Et la France Outre-Mer s’endort en silence

La fumée pique les yeux. Le feu, encore, dans une banlieue française. Pas une bagnole de plus qui s’apprête à grossir ces chiffres qui servent tous les matins à jauger le climat social français. L’automobile embrasée, nouvel étalon de mesure des tensions sociales d’une presse autiste. Non, pas une bagnole. Un amas de bois et de tôles, des lambeaux de tissus, une affiche publicitaire, une bassine en plastique et un bout de clôture en bambous ; les restes d’une case dans le godet d’un tractopelle qui s’en va finir dans les flammes d’un feu qui cache bien sa joie. Des maisons de tôle qui s’effondrent une à une sous les coups des engins, sous les efforts silencieux de ces familles aux regards hésitants et aux visages fermés. Le fracas des marteaux et des bulldozers qui résonne sous le soleil tenace de cette saison chaude qui commence. Qui commence à peine.

A Tsoudzou 1, à Mayotte, cette petite île de l’océan indien au statut hésitant mais bel et bien française, on décase en silence.

Plusieurs dizaines de familles installées entre la mangrove et la route nationale sont en train d’être expulsées, sans solution de relogement. Certaines issues du mouvement d’immigration clandestine en provenance des autres îles de l’archipel des Comores, d’autres nombreuses, installées ici depuis plusieurs générations. Une fois n’est pas coutume, mahorais détenteur de la nationalité française et clandestins sont traités à la même enseigne. Pas la plus glorieuse.

La zone est soumise a des risques d’inondation. C’est vrai, là comme ailleurs. Là comme dans une bonne partie des autres quartiers de Tsoundzou, là comme dans la plupart des villages mahorais construits en bord de mer, et que l’on laisse en paix. Car surtout la route doit passer. Elle doit passer là. Alors on taille large, très large. La menace avait pointé son nez, il y a plusieurs mois déjà, sous la forme sympathique d’un avis d’expulsion. Un avis sans appel, l’Etat s’estime ici chez lui. Pas de recours possible pour ces familles. Pas de relogement non plus. Entre une politique du logement social minée par des décisions à courtes vues, et l’incapacité des pouvoirs publics à mettre en place une politique foncière digne de ce nom, il n’y a pas de place pour les décasés de Tsoundzou 1. Le décasement, une version tropicalisée de l’expulsion, les timides protections métropolitaines en moins.

Lundi le bout de papier des précédents mois a pris un tour terriblement réel. Une injonction à quitter les lieux avant le lendemain, appuyée par des gendarmes mobiles en tenue anti-émeute postés aux entrées du village. Il n’y aura pas de révolte. Les habitants savent d’expérience que les réactions seront sans appel, que les tractopelles passeront, au besoin assistés par les matraques et les gaz lacrymogènes. Et puis les solidarités villageoises se sont effritées dans ce village qui accueille les arrivants mahorais et comoriens aux portes d’une ville qui décidément attire la misère. L’urgence, c’est de plier bagage, d’entasser en vitesse les rares biens au fond d’une fourgonnette, de récupérer tôles et bois qui serviront à construire un abris de fortune pour passer la nuit.

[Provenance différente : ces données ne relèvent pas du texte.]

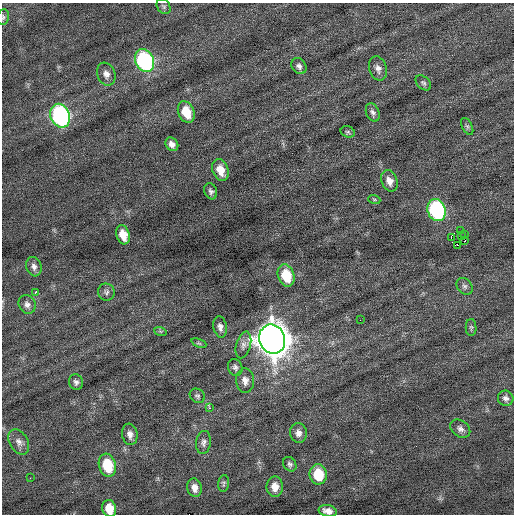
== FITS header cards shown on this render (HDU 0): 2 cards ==
NAXIS1  =                  512 / Axis length
NAXIS2  =                  512 / Axis length

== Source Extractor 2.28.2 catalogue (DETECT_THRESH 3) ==
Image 512 x 512 px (HDU 0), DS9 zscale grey, 1 PNG px = 1 image px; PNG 516 x 516 px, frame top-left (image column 1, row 512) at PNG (2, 3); each listed source drawn as its Kron ellipse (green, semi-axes under 4 px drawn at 4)
Background 0.00918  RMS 0.73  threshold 2.18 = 3 sigma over >= 5 px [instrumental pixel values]
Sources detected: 58; all 58 listed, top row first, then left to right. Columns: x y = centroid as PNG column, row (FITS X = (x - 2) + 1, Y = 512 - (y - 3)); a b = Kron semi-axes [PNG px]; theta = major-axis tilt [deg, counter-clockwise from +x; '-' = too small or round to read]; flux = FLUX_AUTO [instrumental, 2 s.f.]
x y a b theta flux
164 6 8 6 -53 110
3 17 8 6 75 100
144 60 12 9 -66 8000
299 66 8 6 -53 180
378 68 12 8 -72 280
106 74 12 9 -69 280
423 83 9 6 -42 120
186 112 11 8 -68 1100
373 112 9 6 -69 170
60 116 12 9 -69 10000
467 126 9 5 -63 110
348 132 7 5 -16 92
172 144 7 6 - 250
220 170 11 8 -67 620
389 181 11 8 -68 350
211 191 8 6 -67 130
374 199 6 4 -18 65
436 210 11 9 -71 7300
460 231 2 2 - 160
123 235 10 6 -72 630
465 235 3 2 - 140
461 236 2 2 - 28
451 237 3 3 - 2200
465 240 2 2 - 36
458 245 3 2 - 770
34 267 10 7 -72 210
286 275 11 8 -72 1400
465 286 9 7 -50 150
36 292 2 2 - 670
106 292 8 8 - 150
27 304 9 8 - 230
360 320 2 2 - 110
220 327 10 6 -80 210
471 327 8 5 -90 93
160 331 6 4 -19 71
272 339 15 13 -69 88000
199 343 8 4 -22 73
243 345 13 7 74 240
235 367 8 7 - 170
245 381 12 9 -85 330
76 382 8 7 - 160
197 396 8 6 -40 120
506 398 8 7 - 190
209 408 4 3 - 300
460 429 11 8 -37 220
298 433 10 8 -79 270
130 434 11 7 -81 290
19 442 14 9 -60 320
203 442 11 7 83 200
290 464 8 6 -56 130
107 465 12 8 -75 1800
318 474 10 8 -82 1500
30 478 2 2 - 32
224 483 8 5 82 95
275 487 10 8 90 490
195 488 9 7 -76 340
109 509 9 7 -76 800
328 511 9 5 -11 300
At the frame edge (FLAGS 8, measured only in part): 3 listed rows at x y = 3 17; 109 509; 328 511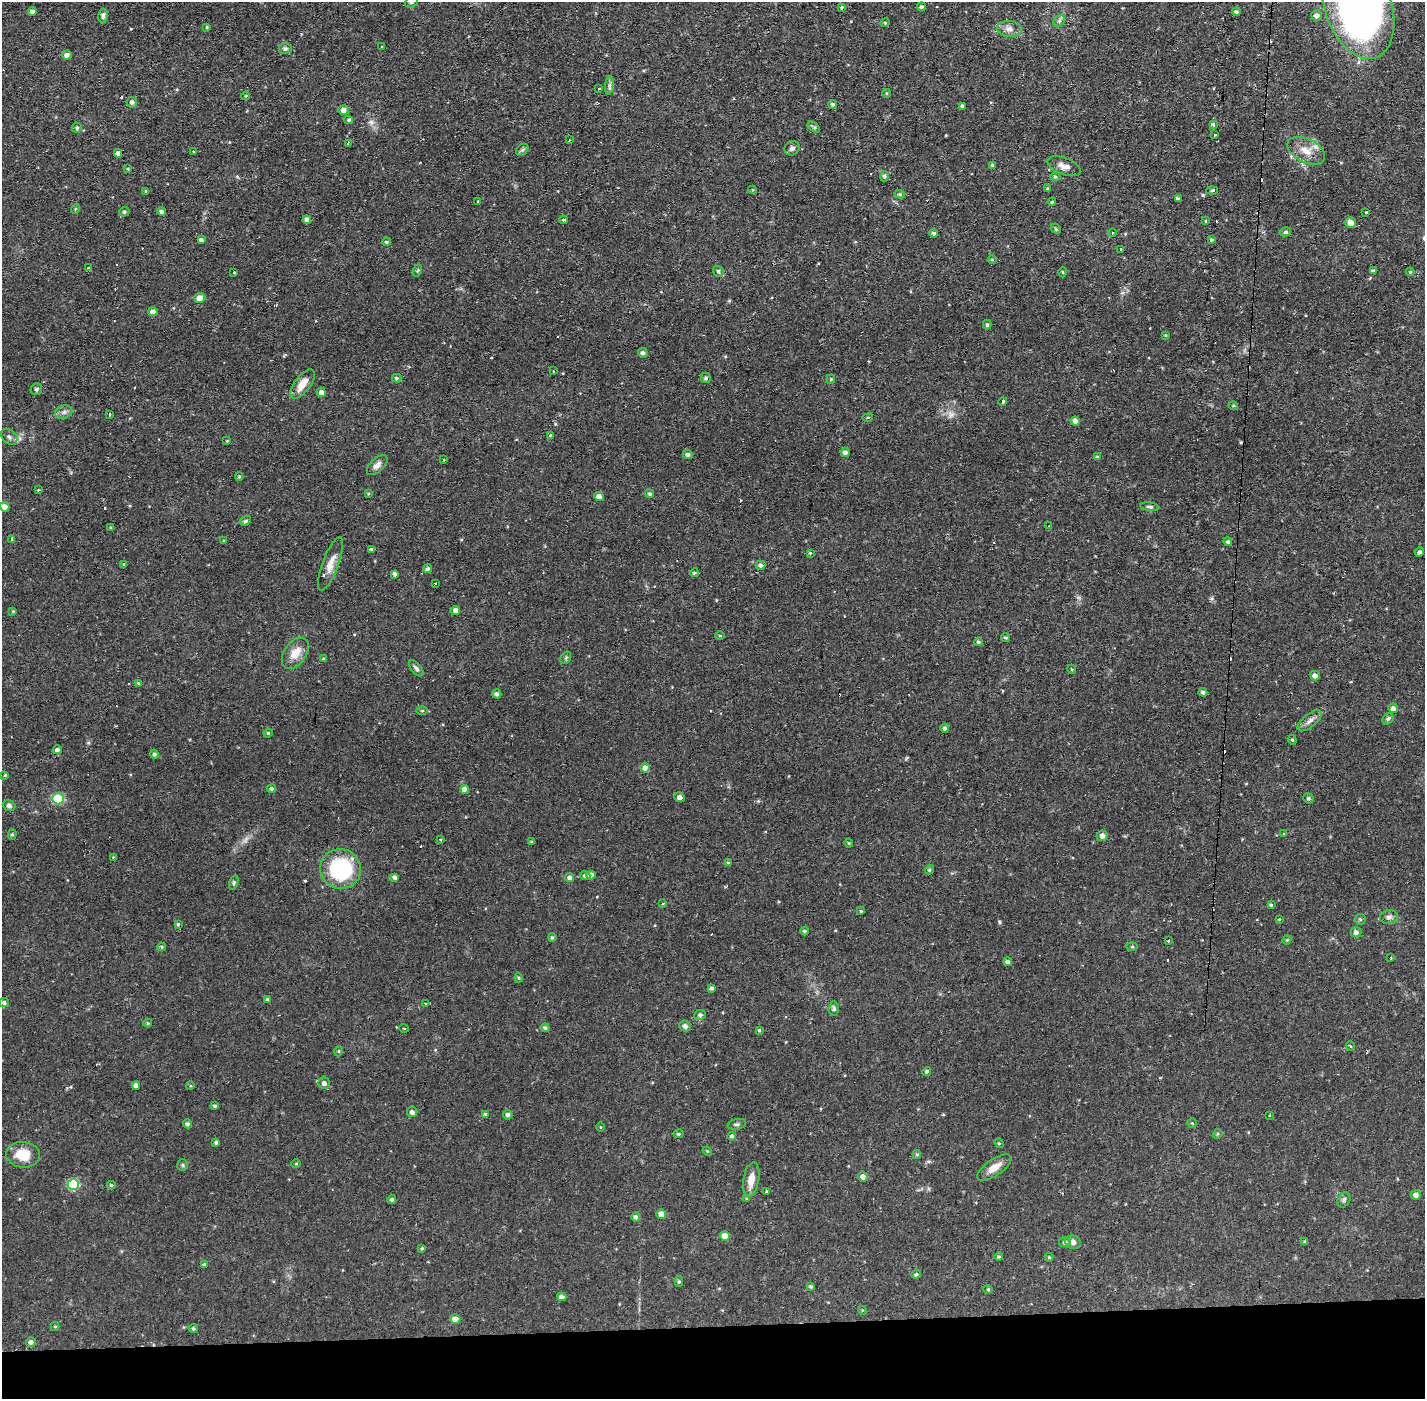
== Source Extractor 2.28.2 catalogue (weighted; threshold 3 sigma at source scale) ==
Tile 8 of 3 x 3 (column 2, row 3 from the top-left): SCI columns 1423-2845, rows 54-1450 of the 4267 x 4299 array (HDU 1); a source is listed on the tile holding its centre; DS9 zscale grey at full resolution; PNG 1427 x 1401 px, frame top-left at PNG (2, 2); each listed source drawn as its Kron ellipse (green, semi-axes under 4 px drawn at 4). Shown black and unused: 5% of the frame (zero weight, under 2 of 3 exposures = <1% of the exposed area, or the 3 px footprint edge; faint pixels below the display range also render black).
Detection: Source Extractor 2.28.2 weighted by HDU 2 'WHT'; one run over the whole footprint, this tile lists its part. Background 0.0567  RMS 0.0058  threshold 0.0261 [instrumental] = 3 sigma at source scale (4.5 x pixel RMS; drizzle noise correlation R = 1.50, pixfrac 1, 0.05/0.05 arcsec/px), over >= 5 px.
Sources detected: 266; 1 too faint to see at this stretch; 15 cosmic-ray / hot-pixel residue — neither listed nor drawn; the other 250 listed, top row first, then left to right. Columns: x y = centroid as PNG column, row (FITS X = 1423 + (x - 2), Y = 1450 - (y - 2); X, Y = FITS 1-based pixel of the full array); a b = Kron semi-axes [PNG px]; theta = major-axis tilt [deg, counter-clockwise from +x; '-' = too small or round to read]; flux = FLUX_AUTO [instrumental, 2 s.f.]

Passer la nuit, mais où ? Certains, trop rares, peuvent compter sur un parent, un ami qui les laissera s’installer sur un bout de parcelle. D’autres, nombreux, iront rejoindre le bidonville qui s’étale de l’autre côté du village. Rejoindre dans une insalubrité honteuse les clandestins qui luttent pour accrocher leurs cases de tôles sur les pentes abruptes de la colline, rendues terriblement dangereuses par les pluies diluviennes. C’est désormais un vrai village. Un village nié, oublié. Et puis il y a tous ceux, qui comme Akim, ne savent pas où aller. Un canapé posé au milieu des débris de ce qui était sa case, quelques affaires, et une famille qui voit le jour baisser et s’apprête à passer la nuit là, parmi les moustiques et les odeurs de pneus enflammés.

Une seule petite case a été épargnée, celle d’Echati. Les hommes en orange de l’Equipement n’ont pas eu le courage de la détruire. On les comprend. Echati à 17 ans, et son bébé n’a que trois semaines. Ce soir, elle ne sait pas où aller. Elle dormira là, et demain elle ira au collège. Demain sa petite case sera réduite en un tas de cendres et de tôles froissées.

Pas de relogement, personne pour assister ces familles. Juste du silence. Une brutalité naïve.

Le vent tourne les pages d’un cahier d’écolier oublié parmi les débris. Une carte de cette si lointaine Europe crayonnée maladroitement de couleurs vives. Les restes d’une case qui s’embrasent dans la nuit. La lune, pleine, éclaire les ruines fumantes. Et la France outre-mer s’endort en silence.